Spending additional time considering the substantive last-minute revisions to the rule might have been productive given the enormous impact it poses to various industries. OSHA estimates that there are 5,280 “very small businesses” (fewer than 20 employees) affected by the final rule, and acknowledges that their compliance costs could pose an existential threat for many of them. For instance, the compliance costs for the construction industry exceed 13 percent of profits, as well as 63 percent of profits for for the ceramics industry and 71 percent for aluminum foundries.
There is also some question as to whether these new standards are even feasible, and feasibility is a requirement for new regulations. The law says that standards legally cannot cause a “massive dislocation to … or imperil the existence of … the industry.” In other words, there must be some reasonable chance a firm could install the necessary engineering controls.

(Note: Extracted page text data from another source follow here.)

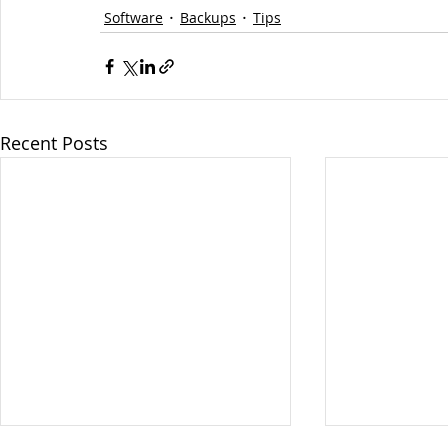
Software
Backups
Tips
Recent Posts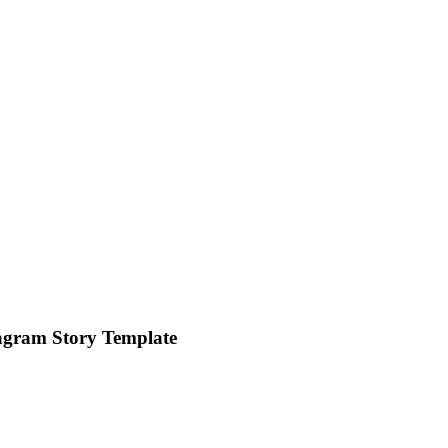
agram Story Template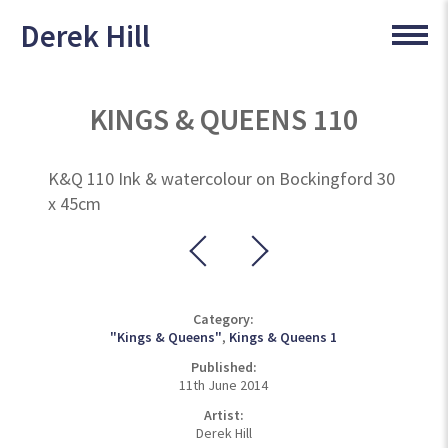
Derek Hill
KINGS & QUEENS 110
K&Q 110 Ink & watercolour on Bockingford 30
x 45cm
Category:
"Kings & Queens"
,
Kings & Queens 1
Published:
11th June 2014
Artist:
Derek Hill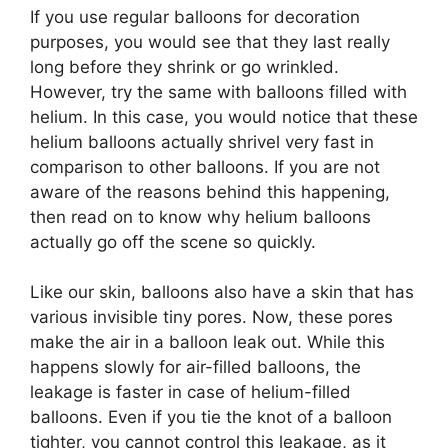
If you use regular balloons for decoration
purposes, you would see that they last really
long before they shrink or go wrinkled.
However, try the same with balloons filled with
helium. In this case, you would notice that these
helium balloons actually shrivel very fast in
comparison to other balloons. If you are not
aware of the reasons behind this happening,
then read on to know why helium balloons
actually go off the scene so quickly.
Like our skin, balloons also have a skin that has
various invisible tiny pores. Now, these pores
make the air in a balloon leak out. While this
happens slowly for air-filled balloons, the
leakage is faster in case of helium-filled
balloons. Even if you tie the knot of a balloon
tighter, you cannot control this leakage, as it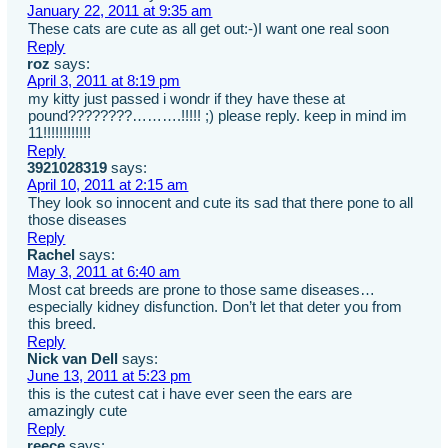
January 22, 2011 at 9:35 am
These cats are cute as all get out:-)I want one real soon
Reply
roz
says:
April 3, 2011 at 8:19 pm
my kitty just passed i wondr if they have these at
pound????????……….!!!!! ;) please reply. keep in mind im
11!!!!!!!!!!!!
Reply
3921028319
says:
April 10, 2011 at 2:15 am
They look so innocent and cute its sad that there pone to all
those diseases
Reply
Rachel
says:
May 3, 2011 at 6:40 am
Most cat breeds are prone to those same diseases…
especially kidney disfunction. Don’t let that deter you from
this breed.
Reply
Nick van Dell
says:
June 13, 2011 at 5:23 pm
this is the cutest cat i have ever seen the ears are
amazingly cute
Reply
reece
says: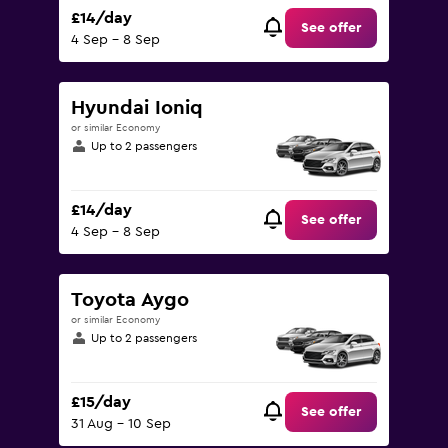
£14/day
See offer
4 Sep - 8 Sep
Hyundai Ioniq
or similar Economy
Up to 2 passengers
£14/day
See offer
4 Sep - 8 Sep
Toyota Aygo
or similar Economy
Up to 2 passengers
£15/day
See offer
31 Aug - 10 Sep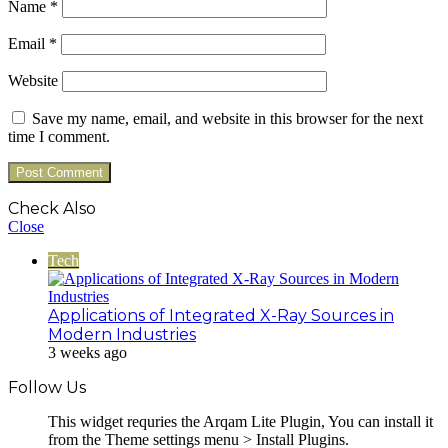
Name
*
Email
*
Website
Save my name, email, and website in this browser for the next
time I comment.
Check Also
Close
Tech
Applications of Integrated X-Ray Sources in
Modern Industries
3 weeks ago
Follow Us
This widget requries the Arqam Lite Plugin, You can install it
from the Theme settings menu > Install Plugins.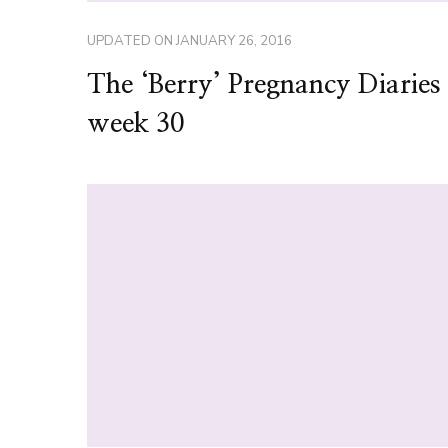
UPDATED ON
JANUARY 26, 2016
The ‘Berry’ Pregnancy Diarie
week 30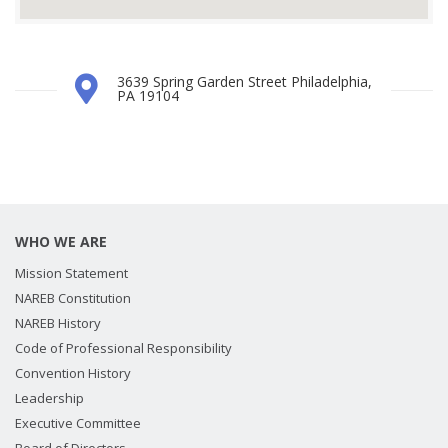
3639 Spring Garden Street Philadelphia,
PA 19104
WHO WE ARE
Mission Statement
NAREB Constitution
NAREB History
Code of Professional Responsibility
Convention History
Leadership
Executive Committee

For the furnace operation industry, OSHA was only able to describe a single operator that had managed to limit exposure to 0.55 micrograms per cubic meter, which is more than triple the final standard. The agency was aware of the rules infeasibility, conceding that “even when all methods are combined, it may not be possible for most furnace operators to achieve mandated levels.” In fact, the phrase “may not be possible” appears seven times in the agency’s regulatory impact analysis.
OSHA relies heavily on a 2009 study that looks at the impact of beryllium exposure on the body in formulating their rule and its cost-benefit analysis. The study itself is fine, but it is partly premised on the existence of a proportional dose-response function in the human body. Put succinctly, the idea is that halving exposure to a harmful chemical more or less halves the probability of becoming sick. It’s not at all clear that this is how the human body functions with respect to beryllium or any other harmful substance for that matter.
OSHA spent a lot of time studying its regulatory options because the impact of beryllium exposure on the human body is complicated. Their last-minute haste to expand the original rule to capture a much wider variety of economic activity after four years of study is controversial and worthy of further study beyond the month-and-a-half they gave OIRA and other agencies to do so, especially given that the rulemaking began five years ago.
The mere fact that a new administration has been elected should not give an agency carte blanche to simply expand and accelerate rulemakings.
Sam Batkins contributed to this article.